System failure, cyberpunk whispered. The center cannot hold! Chaos, disorder, discord!
It presented an almost touching nihilism, all considered. You almost want to chuck cyberpunk under the chin, give it a cookie and tousle its hair before sending it off with Gernsbackian zeppelin-fic and Victorian scientific romance to play in the sandbox of anachronistic fiction. That wouldn't be entirely fair, though, as the form works very well as a way to examine the shrinking gulf between the First and Third Worlds and to play with noir tropes without confusing those with less of a sense of history. It was a way to wrestle with Joshua Ellis'
Grim Meathook Future and feel some degree of grim, survivalist satisfaction.
And, thus,
R. Talsorian Games' Cyberpunk. I picked up the first edition the week it came out in 1988, followed designer Mike Pondsmith through the second generation and the "alternate alternate future" of Cybergeneration and advocated for the game and the genre after its meaning had faded from common thought. I'd largely abandoned the game itself, though, as it was somewhat clunky and not as responsive as I'd like. Thus, while I knew of the promise of a sequel to Cyberpunk 2.0.2.0, I really didn't care about it one way or another. My purchase of the game on the cheap was an impulse, yet another bit of misty-eyed gaming nostalgia like many of those that have populated the Isle of Misfit Role-Playing Games.
Cyberpunk V.3 is an interesting experiment. It's an extension of the ongoing Talsorian Cyberpunk continuity, working with an honest-to-whoever End Of The World As We Know it as infocalypse and corporate wars shatter states, gut nations and turn everything from financial records to history into so much second-guessing and hand-waving.

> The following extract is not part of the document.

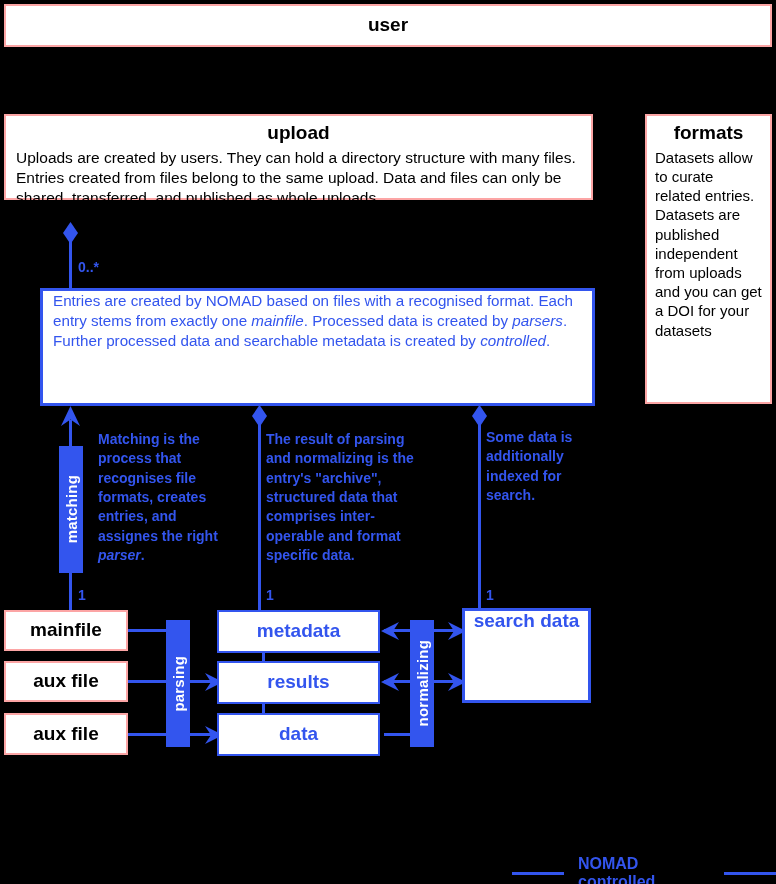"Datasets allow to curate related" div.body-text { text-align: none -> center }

Well done, there. Well done, indeed. Welcome to Year Zero. Takes a bit of a set to start a game by saying "Once upon a time, the world ended. Go!" The netrunner no longer gets to hog the spotlight while the rest of the gaming group waits for a door to open. So much the better.
Into this Brave New World was thrust a wide range (well, five) of AltCults, unique tribal meme-states with their own cultures and Kewl-Azz Powerz illustrated using action figures with carpet remnants and bits of vinyl hot-glued on. They took liberally from previous incarnations of Cyberpunk, pulling nanotechnology, telepresence, genetic engineering and other exciting, gamer-friendly buzzwords into the mix with gleeful disregard for their real-world implications.

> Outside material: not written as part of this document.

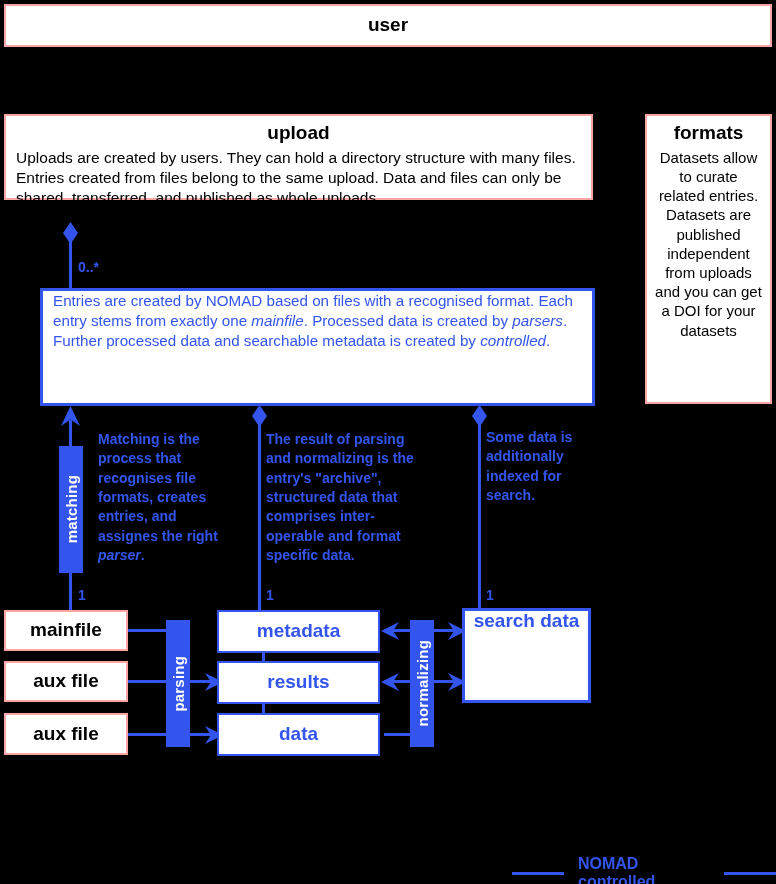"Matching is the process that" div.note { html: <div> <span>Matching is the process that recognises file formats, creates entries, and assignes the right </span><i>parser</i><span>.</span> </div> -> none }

Once again, fine. Cyberware without emotional damage, Kirbyesque nanohippies rolling on their own Mountain of Judgment, whale-people and mechajocks. Gamerish and silly? Yes. Workable? Definitely. Cybergeneration taught us that ostensibly cheesy, broad-strokes gaming allows for high-action and easy characterization. All right, then. Heinous, ridiculous artwork aside, it's doable.
And then, alas, the game outthinks itself.
The foreword to the book declares v.3 a new style of game-play, more suited to the fast-paced, plug-and-play world of MMORPGs. How, one may ask? By providing "templates" that give little room for individuality, a half-clever GMless gaming system in which the "winner" of a conflict chooses what revelation comes to the fore and and two maps for general game-play use.
Much of what's wrong is the standard R. Talsorian sloppiness: sentences disappear, recycled rules show that no thought beyond a text swap of "203X" for "2020" took place in their editing and huge, gaping wounds are left unsutured throughout the document. It's a sloppy book, but that's nothing anyone who's followed the line should hold as a surprise.
The main thing that chaps my hide about v.3 is the coyness with which it presents its new rules. We're shown a range of things without a feel for how they work together. We're not told how to create new things, although the individual elements of those new things are laid out before us; while we can wing it, we can't make the rules our own. Rather than a home-cobbled DIY computer that whirs and clanks when it's running, we're given a smooth, unbreakable whole that gives no real openings for hacking.
I wonder if this is a sign that Pondsmith spent too much time with Microsoft.